I am attempting to prove that the square of this integer $L$ will have ending digits equal to
$$\frac{B}{2}, 0$$ if B is even and:
$$\frac{B-1}{2}, B $$ when B is odd
and furthermore the leading chunk of digits will be equivalent to those of
$$\frac{L}{2m} \left(\frac{L}{2m} + 1\right)$$
Where the division is integer division (no remainders)
Naturally I opted to begin by considering $L^2$ modulo $(2B)^2$ to generate a solution to the initial clause involving even and odd $B$.
I proceeded by noting
$$L^2 = B^2 + 2Ba_1(2B)+ ... + a_n^2(2B)^{2n} $$
When expanding the multiplicands
Thus we can consider
$$B^2 + (2B)a_1 \mod 4B^2$$
So my first challenge is to absorb the $a_1$ and have it dissappear when considering this expression $\mod 4B^2$ No clue how to do this
Any suggestions where to take it from here?
Hint. I would suggest using congruence notation from the start. We have $$L\equiv a_1(2B)+B\pmod{4B^2}$$ and so $$L^2\equiv a_1^2(4B^2)+2a_1(2B)B+B^2\equiv B^2\pmod{4B^2}\ .$$ Since $B^2<4B^2$, the last two digits of $L^2$ are $b_1,b_0$ where $$B^2=b_1(2B)+b_0\ .$$ We know that there will be only one possibility for $b_1,b_0$ within the range $0,1,\ldots,2B-1$, so if you can find by trial and error something that works, it must be the correct answer.
Edit... after a bit of clarifying the question. First note that any integer $n\ge1$ has a unique expansion in any base $m\ge2$. So if we check that the digits we want give the number we want, there is no need to spend any time showing that they are the only possibility.

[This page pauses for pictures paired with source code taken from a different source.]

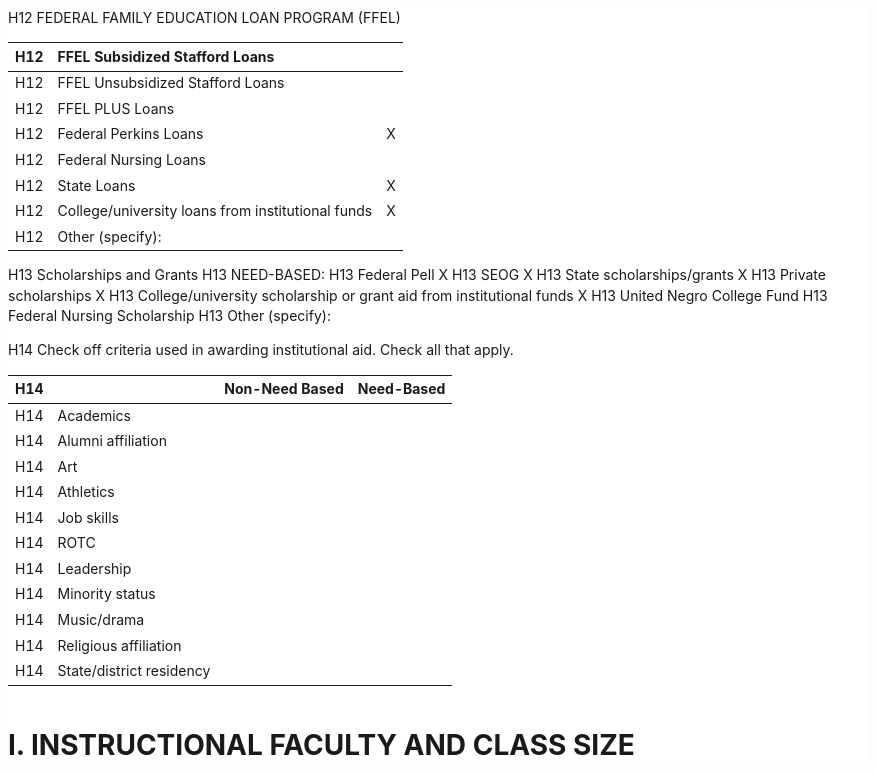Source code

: H12 FEDERAL FAMILY EDUCATION LOAN PROGRAM (FFEL)

| H12 | FFEL Subsidized Stafford Loans |  |
| :-- | :-- | :-- |
| H12 | FFEL Unsubsidized Stafford Loans |  |
| H12 | FFEL PLUS Loans |  |
| H12 | Federal Perkins Loans | X |
| H12 | Federal Nursing Loans |  |
| H12 | State Loans | X |
| H12 | College/university loans from institutional funds | X |
| H12 | Other (specify): |  |

H13 Scholarships and Grants
H13 NEED-BASED:
H13 Federal Pell X
H13 SEOG X
H13 State scholarships/grants X
H13 Private scholarships X
H13 College/university scholarship or grant aid from institutional funds X
H13 United Negro College Fund
H13 Federal Nursing Scholarship
H13 Other (specify):

H14 Check off criteria used in awarding institutional aid. Check all that apply.

| H14 |  | Non-Need Based | Need-Based |
| :-- | :-- | :-- | :-- |
| H14 | Academics |  |  |
| H14 | Alumni affiliation |  |  |
| H14 | Art |  |  |
| H14 | Athletics |  |  |
| H14 | Job skills |  |  |
| H14 | ROTC |  |  |
| H14 | Leadership |  |  |
| H14 | Minority status |  |  |
| H14 | Music/drama |  |  |
| H14 | Religious affiliation |  |  |
| H14 | State/district residency |  |  |
# I. INSTRUCTIONAL FACULTY AND CLASS SIZE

So, what it comes down to is this: if $L$ has digits $a_n\cdots a_1B$ in base $2B$, you want to show that the digits of $L^2$ are the digits of $$\Bigl\lfloor\frac{L}{2B}\Bigr\rfloor\left(\Bigl\lfloor\frac{L}{2B}\Bigr\rfloor+1\right)\ ,$$ followed by two more digits as specified. Now $$L=a_n(2B)^n+\cdots+a_1(2B)+B$$ and so $$\frac{L}{2B}=a_n(2B)^{n-1}+\cdots+a_1+\frac{1}{2}$$ and $$\Bigl\lfloor\frac{L}{2B}\Bigr\rfloor=\frac{L}{2B}-\frac{1}{2}\ .$$ So, doing the case where $B$ is even, if we have the "leading chunk" followed by $B/2$ and $0$ we get $$\Bigl(\frac{L}{2B}-\frac{1}{2}\Bigr) \Bigl(\frac{L}{2B}-\frac{1}{2}+1\Bigr)(2B)^2 +\frac{B}{2}(2B)+0\ ,$$ which simplifies to $L^2$, and this is all you need.